Each record must be printed again exactly as given.
***** ENTRIES SUPPLIED *****
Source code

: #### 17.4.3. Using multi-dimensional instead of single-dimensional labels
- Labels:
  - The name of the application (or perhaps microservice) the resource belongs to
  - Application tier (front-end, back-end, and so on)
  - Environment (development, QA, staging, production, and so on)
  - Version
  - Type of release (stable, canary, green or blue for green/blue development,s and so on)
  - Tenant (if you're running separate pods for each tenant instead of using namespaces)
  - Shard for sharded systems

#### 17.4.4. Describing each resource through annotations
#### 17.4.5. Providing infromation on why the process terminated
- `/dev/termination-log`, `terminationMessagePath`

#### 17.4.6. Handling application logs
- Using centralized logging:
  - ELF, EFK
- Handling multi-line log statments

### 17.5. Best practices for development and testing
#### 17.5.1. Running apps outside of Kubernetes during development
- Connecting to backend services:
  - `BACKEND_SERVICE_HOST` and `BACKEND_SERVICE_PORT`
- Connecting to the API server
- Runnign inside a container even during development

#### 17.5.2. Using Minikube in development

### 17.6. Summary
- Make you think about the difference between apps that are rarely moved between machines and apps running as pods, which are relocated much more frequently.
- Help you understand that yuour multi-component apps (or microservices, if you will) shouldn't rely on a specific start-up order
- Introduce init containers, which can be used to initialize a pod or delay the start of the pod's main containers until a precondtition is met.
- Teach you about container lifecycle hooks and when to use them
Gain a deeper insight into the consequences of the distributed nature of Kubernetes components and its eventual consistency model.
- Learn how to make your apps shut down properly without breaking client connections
*****
→ TASK ANSWER
Source code

: #### 17.4.3. Using multi-dimensional instead of single-dimensional labels
- Labels:
  - The name of the application (or perhaps microservice) the resource belongs to
  - Application tier (front-end, back-end, and so on)
  - Environment (development, QA, staging, production, and so on)
  - Version
  - Type of release (stable, canary, green or blue for green/blue development,s and so on)
  - Tenant (if you're running separate pods for each tenant instead of using namespaces)
  - Shard for sharded systems

#### 17.4.4. Describing each resource through annotations
#### 17.4.5. Providing infromation on why the process terminated
- `/dev/termination-log`, `terminationMessagePath`

#### 17.4.6. Handling application logs
- Using centralized logging:
  - ELF, EFK
- Handling multi-line log statments

### 17.5. Best practices for development and testing
#### 17.5.1. Running apps outside of Kubernetes during development
- Connecting to backend services:
  - `BACKEND_SERVICE_HOST` and `BACKEND_SERVICE_PORT`
- Connecting to the API server
- Runnign inside a container even during development

#### 17.5.2. Using Minikube in development

### 17.6. Summary
- Make you think about the difference between apps that are rarely moved between machines and apps running as pods, which are relocated much more frequently.
- Help you understand that yuour multi-component apps (or microservices, if you will) shouldn't rely on a specific start-up order
- Introduce init containers, which can be used to initialize a pod or delay the start of the pod's main containers until a precondtition is met.
- Teach you about container lifecycle hooks and when to use them
Gain a deeper insight into the consequences of the distributed nature of Kubernetes components and its eventual consistency model.
- Learn how to make your apps shut down properly without breaking client connections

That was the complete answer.